Erisa and Emily Johnson (E’20) are sitting next to each other on the first floor of Houston Hall. Behind them is a brick wall and fireplace that I have never seen lit. Erisa is sporting a black, long–sleeve with a CURATED Penn Dance patch on the top left. Her encouraging nods are coupled with expansive smiles. Emily is wearing a white shirt also with black Penn Dance text, layering the tee with a black and white turtle neck.
Every spring, the Penn Dance Company creates an independent show with a different theme decided among the graduating class. This year, the Company put on the show CURATED, which was based on works of fine art, artists, or art movements. Before each piece, the screen was projected with a work of art, and the dance following is inspired by the choreographer's interpretation of the art.
The theme was inspired by Erisa's ideas. She's had the idea since freshman year, when she was at the Barnes, and thought it would be a good place for a promotion video. Then, she began to think it would be an even better idea for a full show.

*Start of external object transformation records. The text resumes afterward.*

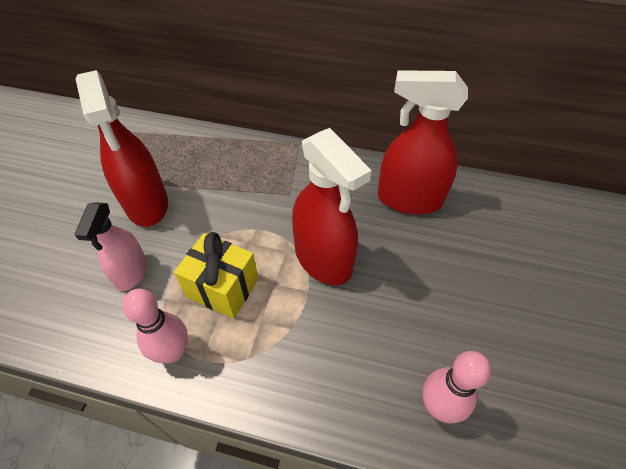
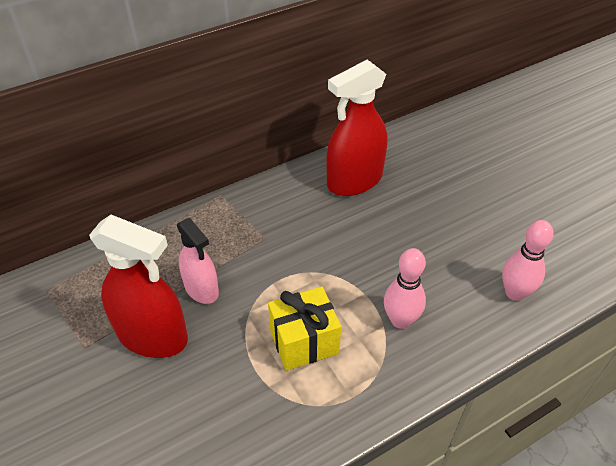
camera: 45 degrees left, 5 degrees down
pink spray bottle [75,202,147,291] -> pink spray bottle moved to [177,218,219,304]
pink bowling pin [122,289,188,363] -> pink bowling pin moved to [384,248,426,329]
red spray bottle [292,128,372,286] -> none

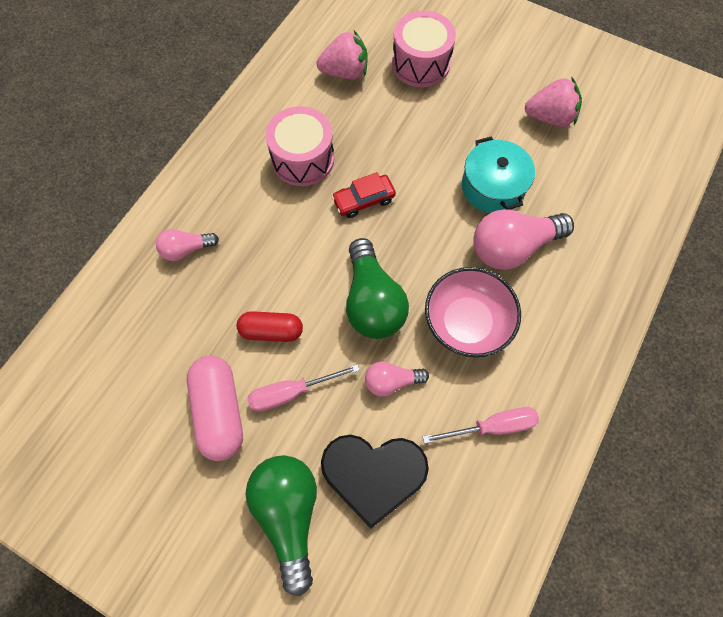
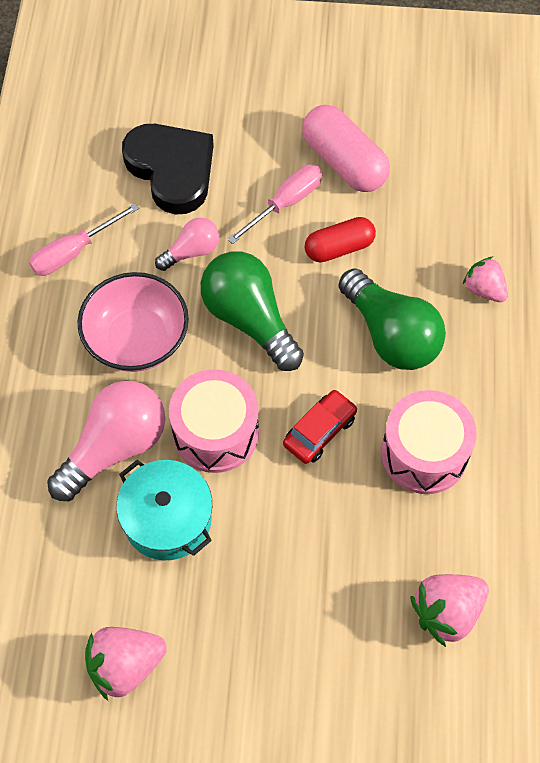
camera: 155 degrees right, 5 degrees down
pink light bulb [156,229,219,261] -> pink strawberry [463,256,508,302]
green light bulb [246,455,317,596] -> green light bulb moved to [338,268,446,370]
black heart [321,435,429,529] -> black heart turned 75 degrees clockwise [122,124,214,215]
pink drum [392,10,456,87] -> pink drum moved to [169,369,259,473]

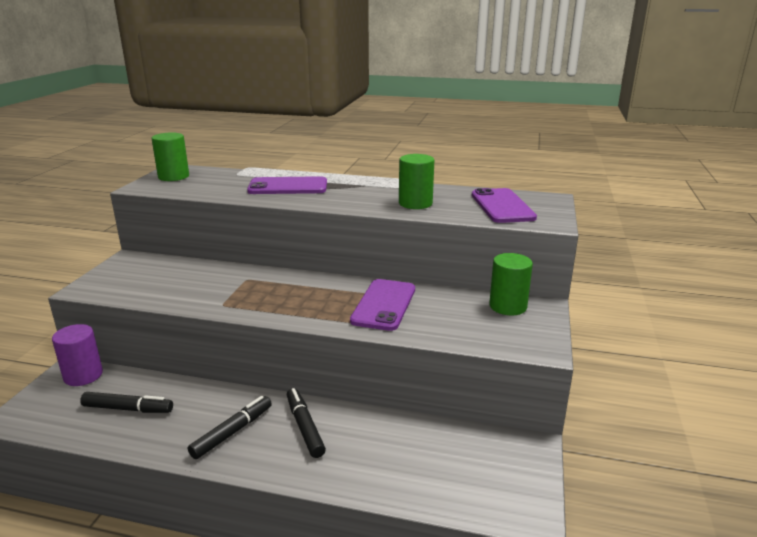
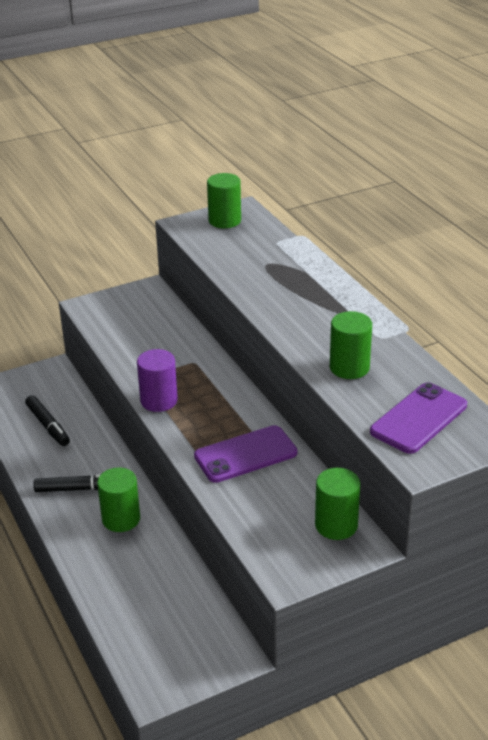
camera: 50 degrees right, 10 degrees up
purple cylinder [52,324,103,386] -> purple cylinder moved to [137,349,178,412]
purple phone [247,176,327,194] -> none
black marker [287,388,326,458] -> green cylinder [97,467,140,532]

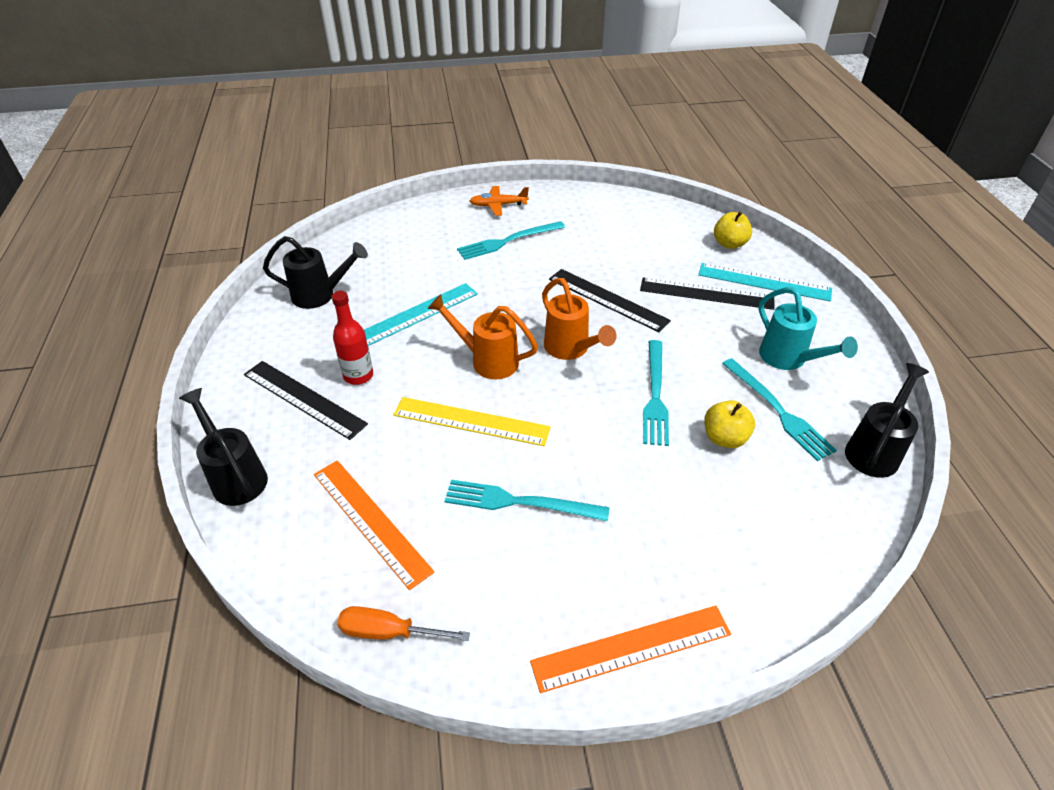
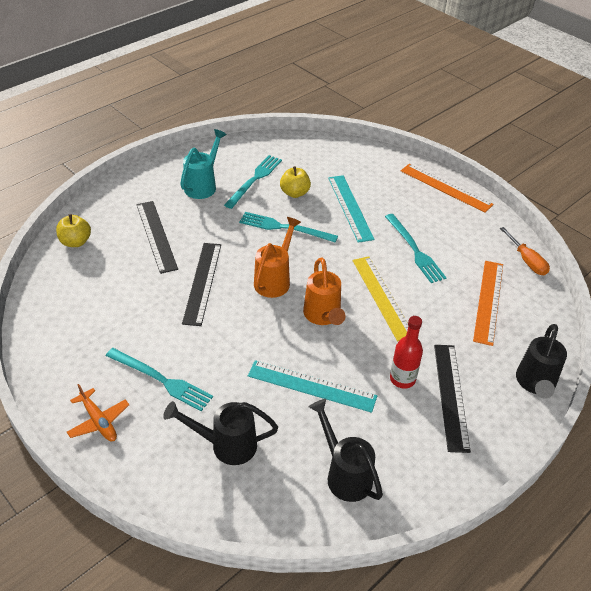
camera: 125 degrees left, 0 degrees up
turquoise fork [643,340,669,446] -> turquoise fork turned 135 degrees counterclockwise [239,212,338,243]
turquoise ruler [698,263,832,302] -> turquoise ruler moved to [328,175,375,243]
black watering can [845,363,929,478] -> black watering can moved to [163,401,278,465]

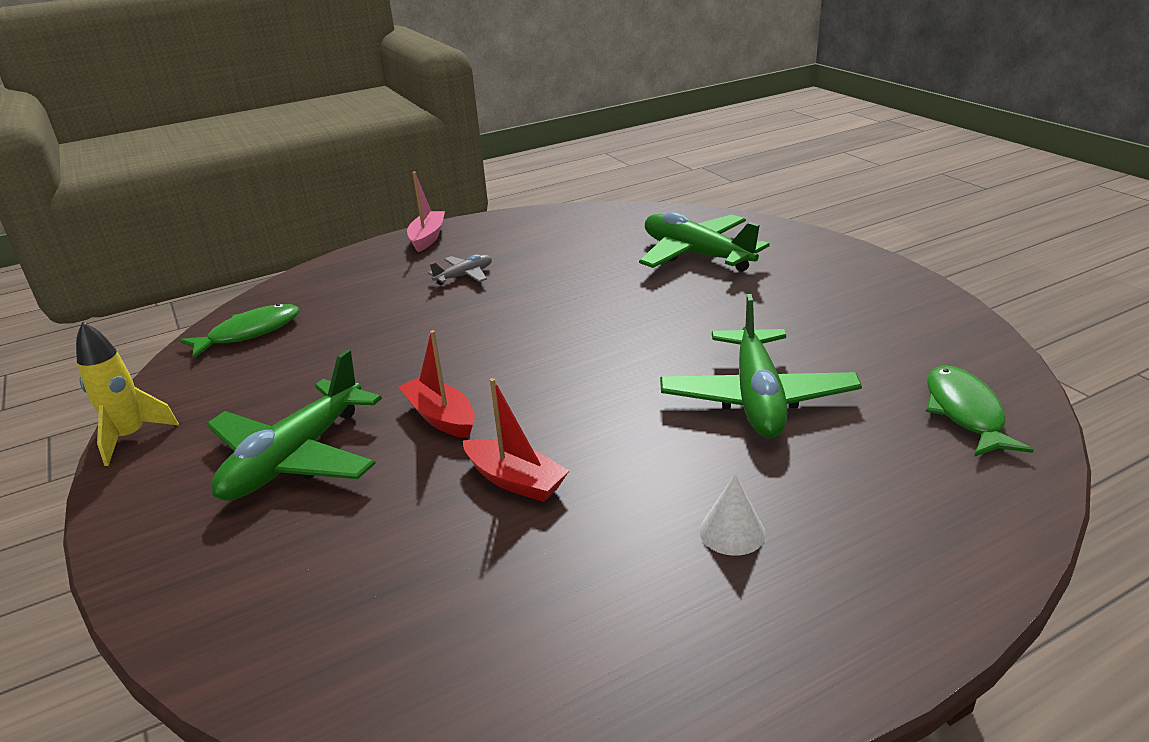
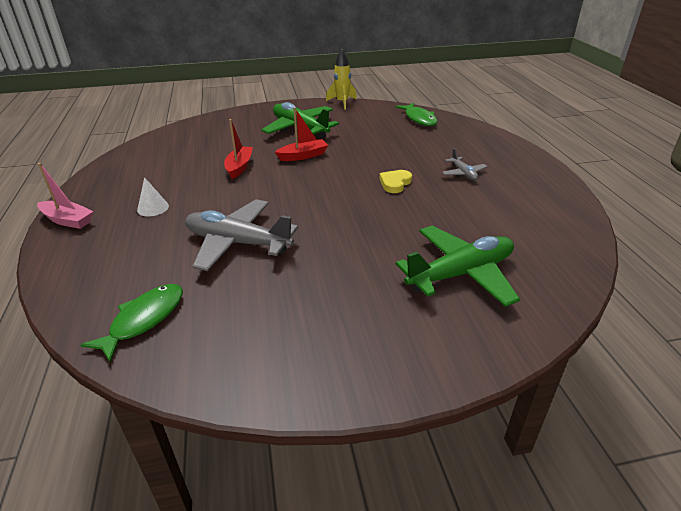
camera: 105 degrees right, 5 degrees up
pink boat [407,172,445,252] -> pink boat moved to [37,163,93,229]
red boat [463,378,569,502] -> red boat turned 135 degrees clockwise [224,119,253,179]
green plane [660,294,862,438] -> grey plane [185,199,298,271]
green fish [926,365,1034,457] -> green fish turned 75 degrees counterclockwise [81,284,183,362]
none -> yellow heart [380,170,412,193]

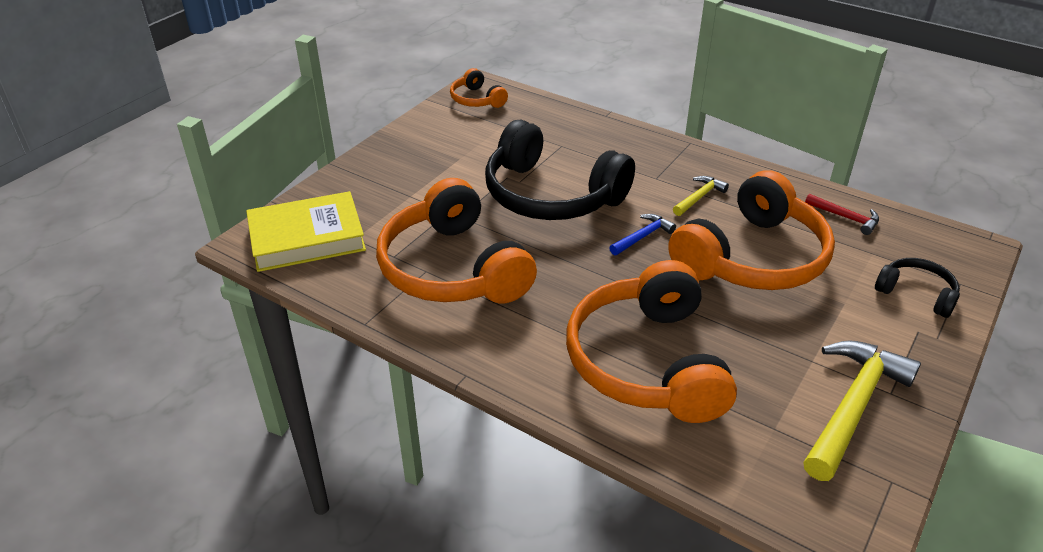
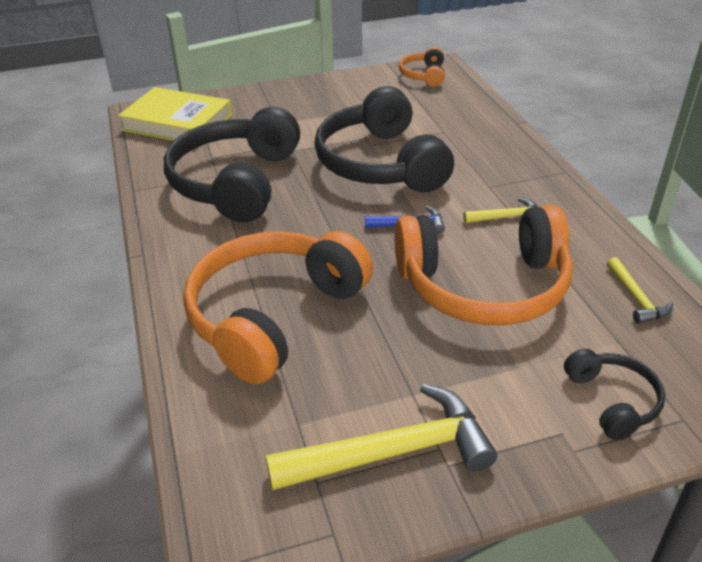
camera: 40 degrees right, 0 degrees up
orange headphones [376,178,537,303] -> black headphones [164,107,300,222]
red hammer [805,194,879,235] -> yellow hammer [607,257,673,324]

Previous graduating classes have been heavily composed of STEM majors—last year’s show, titled de | construct, was inspired by exploring what happens when things break down and come apart. Erisa and Emily share that this theme is definitely a departure from the past show. Yet, Erisa assures me that, “it is only a theme, it doesn’t change the heart of the company or how we dance.” Johnson adds, “we are all artists first, so it does not matter what you study, you are there to study dance.”
This show was much earlier than their previous show dates, and the Company only had eight weeks to prepare. For each piece, the dancers rehearse once a week, so there were only eight rehearsals total.
On Saturday, I sit down in the wooden seats at the Iron Gate Theater. The crowd is full of extraneous chatter and enthused friends. As the lights dim, and the voices hush, the screen projects its first art piece, and the dancers begin.
After speaking about Erisa and Emily's favorite pieces, I rightfully anticipated my own favorite piece. As Georgia O’Keefe’s ‘Sky Above Clouds IV’ appeared on the screen, I moved to the edge of my seat. Emily let me know beforehand that the dance is “based on the philosophical idea of bad faith—the idea that people end up doing things for the wrong reasons, that they feel they have to, so they are no longer free as a person.” Erisa added: “the choreographer thinks that the opening up in the painting shows release from the idea of bad faith.”
At first glance, the painting is reminiscent of fractured pieces of ice floating above water. Yet, on closer inspection, there's a horizon of baby pink and hues of purples coalescing with orange. The vertical skew reminds us we that are moving upwards, thereby separate from our pasts. At the same time, the disjunction between the clouds—welcoming slits of blue—replicate the ability to disconnect from our histories—still keeping a careful eye, but from a higher distance.
The swift, practiced movements of the dancers communicate exactly this point, of opening up and taking control, coupled with vulnerable emotion. The creativity, freedom of expression, and inspiration shines through. The dancers each bring their own to the dance, but within the same cohesive theme.
Erisa ends with: “Penn Dance is filled with artistically talented people; whenever I see someone else’s choreography I am just blown away, it’s indescribable. People put so much emotion and passion into the way that they dance.”
Emily joins her, smiling: “I am so impressed that anyone could come up with those things, and watching it enacted by the dancers is really beautiful.”